Another important aspect of this decision is that it allows all housing loan users, including those with fixed interest rates, to prepay their loans without early repayment fees. This measure is particularly beneficial for borrowers and can save them significant costs.

Banks are also required to provide borrowers affected by this decision with a new repayment plan and information on the application of the reduced interest rate.

While these measures are intended to prevent the negative effects of rising interest rates on borrowers, this decision has raised questions in the public about its legality and fairness. Arguments revolve around the selectivity of measures applied to a specific group of loans, as well as potential interference in contractual relationships governed by the Law on Obligations.

Furthermore, regulatory intervention in interest rates can be seen as problematic from the perspective of fairness and market freedom. The decision made by the National Bank of Serbia reinforces imbalances in the credit market and raises serious questions about the balance between state regulation and the natural dynamics of financial markets.

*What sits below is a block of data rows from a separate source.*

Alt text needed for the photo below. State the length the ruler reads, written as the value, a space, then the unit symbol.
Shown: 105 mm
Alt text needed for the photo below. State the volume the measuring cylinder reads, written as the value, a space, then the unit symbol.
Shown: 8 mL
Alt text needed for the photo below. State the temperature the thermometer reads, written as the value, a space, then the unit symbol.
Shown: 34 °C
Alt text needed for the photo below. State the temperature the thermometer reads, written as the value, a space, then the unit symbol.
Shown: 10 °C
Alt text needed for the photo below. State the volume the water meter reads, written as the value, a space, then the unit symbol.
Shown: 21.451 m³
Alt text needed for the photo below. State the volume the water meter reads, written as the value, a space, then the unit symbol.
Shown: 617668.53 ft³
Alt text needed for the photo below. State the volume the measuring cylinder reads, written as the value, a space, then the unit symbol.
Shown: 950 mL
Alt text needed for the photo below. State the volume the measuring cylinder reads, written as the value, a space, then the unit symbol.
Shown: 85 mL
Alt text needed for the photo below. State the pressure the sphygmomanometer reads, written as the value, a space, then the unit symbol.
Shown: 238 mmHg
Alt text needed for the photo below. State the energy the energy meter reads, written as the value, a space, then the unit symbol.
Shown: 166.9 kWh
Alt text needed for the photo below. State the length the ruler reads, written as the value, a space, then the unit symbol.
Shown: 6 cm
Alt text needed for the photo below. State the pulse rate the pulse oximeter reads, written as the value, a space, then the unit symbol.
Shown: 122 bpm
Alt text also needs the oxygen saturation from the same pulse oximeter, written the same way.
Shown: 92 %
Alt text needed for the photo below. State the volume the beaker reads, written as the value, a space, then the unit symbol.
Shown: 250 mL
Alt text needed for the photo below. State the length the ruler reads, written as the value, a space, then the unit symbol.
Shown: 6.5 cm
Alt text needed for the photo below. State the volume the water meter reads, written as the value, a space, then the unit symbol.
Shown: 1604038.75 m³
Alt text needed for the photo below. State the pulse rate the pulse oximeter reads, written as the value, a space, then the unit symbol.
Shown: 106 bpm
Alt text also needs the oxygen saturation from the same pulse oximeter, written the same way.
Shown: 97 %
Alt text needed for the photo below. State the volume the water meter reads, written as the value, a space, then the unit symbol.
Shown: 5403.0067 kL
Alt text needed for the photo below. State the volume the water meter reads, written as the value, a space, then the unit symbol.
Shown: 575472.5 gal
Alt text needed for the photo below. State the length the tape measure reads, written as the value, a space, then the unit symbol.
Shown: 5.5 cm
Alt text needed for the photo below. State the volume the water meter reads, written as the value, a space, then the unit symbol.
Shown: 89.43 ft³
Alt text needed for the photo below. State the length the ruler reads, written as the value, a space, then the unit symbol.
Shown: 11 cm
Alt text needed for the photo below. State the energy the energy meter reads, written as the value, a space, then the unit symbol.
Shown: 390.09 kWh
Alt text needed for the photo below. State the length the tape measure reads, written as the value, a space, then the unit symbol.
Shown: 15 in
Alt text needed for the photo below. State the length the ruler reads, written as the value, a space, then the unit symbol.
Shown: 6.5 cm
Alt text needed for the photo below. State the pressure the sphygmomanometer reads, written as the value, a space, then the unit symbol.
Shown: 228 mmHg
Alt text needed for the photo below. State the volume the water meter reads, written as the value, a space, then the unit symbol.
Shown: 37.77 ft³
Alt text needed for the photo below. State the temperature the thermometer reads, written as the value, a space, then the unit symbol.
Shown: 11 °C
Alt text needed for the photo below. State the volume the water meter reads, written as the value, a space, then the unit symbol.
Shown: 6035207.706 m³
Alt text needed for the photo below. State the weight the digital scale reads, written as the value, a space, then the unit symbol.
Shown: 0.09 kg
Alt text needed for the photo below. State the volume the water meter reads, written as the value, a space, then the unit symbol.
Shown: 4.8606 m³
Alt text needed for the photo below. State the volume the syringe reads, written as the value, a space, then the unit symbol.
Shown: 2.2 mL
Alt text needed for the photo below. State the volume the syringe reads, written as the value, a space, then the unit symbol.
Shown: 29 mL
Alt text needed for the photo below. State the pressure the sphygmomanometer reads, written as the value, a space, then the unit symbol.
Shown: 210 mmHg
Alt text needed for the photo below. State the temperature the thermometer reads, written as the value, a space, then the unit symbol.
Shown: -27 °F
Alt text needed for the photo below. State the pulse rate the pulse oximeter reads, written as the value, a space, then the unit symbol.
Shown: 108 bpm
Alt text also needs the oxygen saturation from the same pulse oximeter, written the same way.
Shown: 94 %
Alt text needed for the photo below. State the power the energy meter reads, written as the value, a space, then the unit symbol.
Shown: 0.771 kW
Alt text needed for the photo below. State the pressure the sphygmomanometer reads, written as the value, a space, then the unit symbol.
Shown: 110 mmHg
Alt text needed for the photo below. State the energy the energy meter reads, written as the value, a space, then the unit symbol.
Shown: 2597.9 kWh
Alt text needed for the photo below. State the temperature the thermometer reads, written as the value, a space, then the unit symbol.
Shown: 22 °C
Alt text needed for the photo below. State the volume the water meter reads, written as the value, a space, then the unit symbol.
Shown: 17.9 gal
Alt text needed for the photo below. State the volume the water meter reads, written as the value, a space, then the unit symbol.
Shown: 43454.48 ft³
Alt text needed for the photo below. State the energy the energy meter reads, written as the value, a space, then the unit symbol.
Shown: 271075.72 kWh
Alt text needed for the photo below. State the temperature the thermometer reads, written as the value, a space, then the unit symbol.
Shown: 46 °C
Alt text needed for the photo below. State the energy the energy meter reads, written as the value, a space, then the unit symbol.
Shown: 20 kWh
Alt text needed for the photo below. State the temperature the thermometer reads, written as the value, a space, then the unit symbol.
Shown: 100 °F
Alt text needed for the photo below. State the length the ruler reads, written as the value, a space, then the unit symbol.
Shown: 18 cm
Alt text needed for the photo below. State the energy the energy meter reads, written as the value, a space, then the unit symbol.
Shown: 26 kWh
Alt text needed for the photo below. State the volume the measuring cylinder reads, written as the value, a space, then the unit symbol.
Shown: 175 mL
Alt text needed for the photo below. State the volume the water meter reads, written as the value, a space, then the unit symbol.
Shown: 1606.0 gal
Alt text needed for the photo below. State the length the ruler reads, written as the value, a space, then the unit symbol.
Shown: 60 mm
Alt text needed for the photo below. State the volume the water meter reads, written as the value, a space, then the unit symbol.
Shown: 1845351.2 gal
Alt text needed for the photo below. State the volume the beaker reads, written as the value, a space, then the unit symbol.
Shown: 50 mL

It will be interesting to see how banks respond to this decision. One possible reaction from banks may be to reduce interest rates on the savings of citizens and businesses. Such a step would likely be taken to compensate for potential losses in the interest rate range for housing loans. However, this could have deeper consequences for savers, as their returns may decrease.

Through this decision, banks will likely start taking legal risks into greater consideration when approving new loans. There is a real fear that regulators could influence bank profitability at any time, which could lead to a more cautious approach in approving loans. This could certainly affect the ability of citizens to access financial resources for their needs.

The problems arising from this decision extend beyond its immediate effects, raising questions about the overall dynamics of the market and whether it is fair to treat one group of borrowers favorably while others, not covered by the measures, face housing loans under unchanged terms.

It is important to understand that these measures are intended to protect citizens and ensure stability in the housing loan market. However, while the regulator’s intent is driven by protecting citizens’ interests, the question remains as to how positively these measures will impact in practice. Such a dilemma certainly presents a challenge in balancing the necessity of protecting citizens and urgent economic needs on one hand, and fairness and the principles of a free market on the other.